I want to solve this problem without the use of logarithms. If so this is how I solve it for the first question:
$200^{2010} = (100 * 2) ^{2010} = (10^{2} * 2)^{2010} = (10^{2})^{2010}*2^{2010} = 10^{4020}*(2^{10})^{201} \approx 10^{4020}*(10^{3})^{201} = 10^{4623}$
So there would be $4624$ digits since my approximation rounds down the value of $2^{10}$.
But the answer is $4626$, how can I account for this with my approximation?
Similarly $125^{100} = \left(\frac{1000}{8}\right)^{100} = \left(\frac{10^{3}}{2^{3}}\right)^{100}$ Using the same approximation of $2^{10} \approx 10^3$ I would get
$$\frac{10^{300}}{\left(10^{3}\right)^{30}} = \frac{10^{300}}{10^{90}} = 10^{210}$$
But I know my approximation leaves me with one digit off so the answer is $211$ digits.

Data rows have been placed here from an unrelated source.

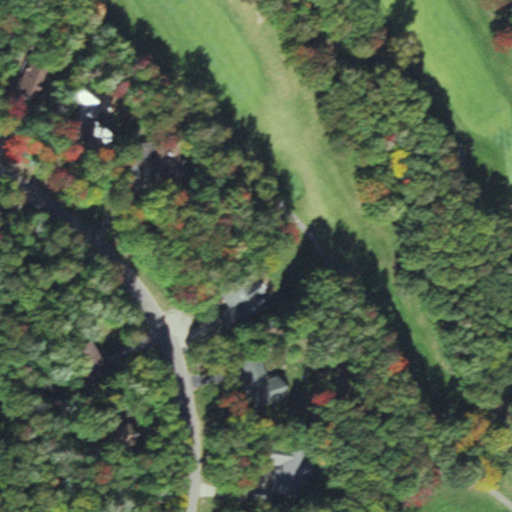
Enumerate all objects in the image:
building: (90, 116)
building: (170, 162)
park: (346, 216)
building: (241, 304)
road: (145, 319)
building: (291, 474)
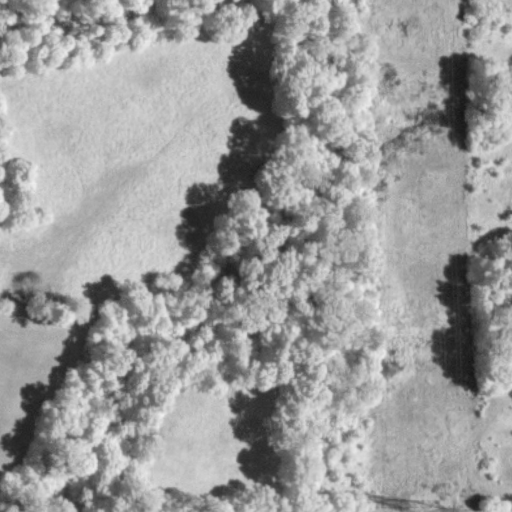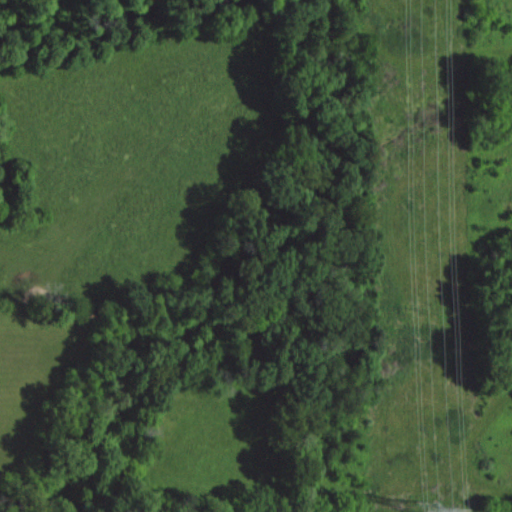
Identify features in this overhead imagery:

My question is, why is my approximation wrong in the first question and not wrong in the second question? And how can I account for these errors without the use of logarithms?
Since $2^{10} = 10^3 \cdot \frac{2^{10}}{10^3}$, $({2^{10}})^{201} = ({10^3})^{201} \cdot (\frac{2^{10}}{10^3})^{201}$. The error $(\frac{2^{10}}{10^3})^{201}$, or $1.024^{201}$ is approximately $1.025^{200}$, or $(1+\frac{1}{40})^{200}$.
Using $(1+\frac{1}{40})^{40} \approx e$, then $(1+\frac{1}{40})^{200}$ is just $\big(1+\frac{1}{40})^{40}\big)^5$ or $e^5$. Since $2.7 < e < 3$, by direct computation, $100 < (\frac{27}{10})^5$, and $3^5 < 1000$, so $ 100 < (\frac{5}{2})^5 < 1000$. Therefore, the actual answer will be $2$ digits longer than your approximation.